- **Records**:
%%

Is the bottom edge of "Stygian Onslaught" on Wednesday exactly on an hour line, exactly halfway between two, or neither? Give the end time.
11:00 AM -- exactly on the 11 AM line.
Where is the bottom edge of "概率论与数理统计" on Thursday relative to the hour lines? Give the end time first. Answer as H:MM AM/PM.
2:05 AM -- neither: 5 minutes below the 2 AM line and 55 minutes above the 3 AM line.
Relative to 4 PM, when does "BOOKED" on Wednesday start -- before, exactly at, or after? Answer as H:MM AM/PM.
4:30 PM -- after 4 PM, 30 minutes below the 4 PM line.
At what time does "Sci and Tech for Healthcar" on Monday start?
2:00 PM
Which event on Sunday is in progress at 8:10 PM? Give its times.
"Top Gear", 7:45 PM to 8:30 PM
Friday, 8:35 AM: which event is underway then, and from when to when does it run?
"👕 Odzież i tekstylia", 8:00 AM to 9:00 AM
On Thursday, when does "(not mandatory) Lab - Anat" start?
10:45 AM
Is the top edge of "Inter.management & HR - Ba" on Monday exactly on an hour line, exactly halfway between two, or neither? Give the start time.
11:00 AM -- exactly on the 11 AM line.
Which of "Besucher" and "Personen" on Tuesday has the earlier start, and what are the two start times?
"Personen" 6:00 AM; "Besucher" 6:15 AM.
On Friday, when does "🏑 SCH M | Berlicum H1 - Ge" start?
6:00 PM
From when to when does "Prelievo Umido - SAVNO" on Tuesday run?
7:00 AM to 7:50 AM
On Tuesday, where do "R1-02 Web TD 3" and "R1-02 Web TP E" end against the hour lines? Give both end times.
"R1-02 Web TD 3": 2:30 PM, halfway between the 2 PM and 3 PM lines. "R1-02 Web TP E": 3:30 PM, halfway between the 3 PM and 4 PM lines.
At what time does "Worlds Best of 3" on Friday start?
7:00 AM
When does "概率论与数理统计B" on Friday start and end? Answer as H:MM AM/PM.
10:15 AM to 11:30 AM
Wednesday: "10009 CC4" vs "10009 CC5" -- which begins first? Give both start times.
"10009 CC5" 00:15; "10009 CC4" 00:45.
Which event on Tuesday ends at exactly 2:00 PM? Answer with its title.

%%

- **Task instructions**:
Retype all of the material above, line for line, without changing anything.

- **Result of the exercise**:
Is the bottom edge of "Stygian Onslaught" on Wednesday exactly on an hour line, exactly halfway between two, or neither? Give the end time.
11:00 AM -- exactly on the 11 AM line.
Where is the bottom edge of "概率论与数理统计" on Thursday relative to the hour lines? Give the end time first. Answer as H:MM AM/PM.
2:05 AM -- neither: 5 minutes below the 2 AM line and 55 minutes above the 3 AM line.
Relative to 4 PM, when does "BOOKED" on Wednesday start -- before, exactly at, or after? Answer as H:MM AM/PM.
4:30 PM -- after 4 PM, 30 minutes below the 4 PM line.
At what time does "Sci and Tech for Healthcar" on Monday start?
2:00 PM
Which event on Sunday is in progress at 8:10 PM? Give its times.
"Top Gear", 7:45 PM to 8:30 PM
Friday, 8:35 AM: which event is underway then, and from when to when does it run?
"👕 Odzież i tekstylia", 8:00 AM to 9:00 AM
On Thursday, when does "(not mandatory) Lab - Anat" start?
10:45 AM
Is the top edge of "Inter.management & HR - Ba" on Monday exactly on an hour line, exactly halfway between two, or neither? Give the start time.
11:00 AM -- exactly on the 11 AM line.
Which of "Besucher" and "Personen" on Tuesday has the earlier start, and what are the two start times?
"Personen" 6:00 AM; "Besucher" 6:15 AM.
On Friday, when does "🏑 SCH M | Berlicum H1 - Ge" start?
6:00 PM
From when to when does "Prelievo Umido - SAVNO" on Tuesday run?
7:00 AM to 7:50 AM
On Tuesday, where do "R1-02 Web TD 3" and "R1-02 Web TP E" end against the hour lines? Give both end times.
"R1-02 Web TD 3": 2:30 PM, halfway between the 2 PM and 3 PM lines. "R1-02 Web TP E": 3:30 PM, halfway between the 3 PM and 4 PM lines.
At what time does "Worlds Best of 3" on Friday start?
7:00 AM
When does "概率论与数理统计B" on Friday start and end? Answer as H:MM AM/PM.
10:15 AM to 11:30 AM
Wednesday: "10009 CC4" vs "10009 CC5" -- which begins first? Give both start times.
"10009 CC5" 00:15; "10009 CC4" 00:45.
Which event on Tuesday ends at exactly 2:00 PM? Answer with its title.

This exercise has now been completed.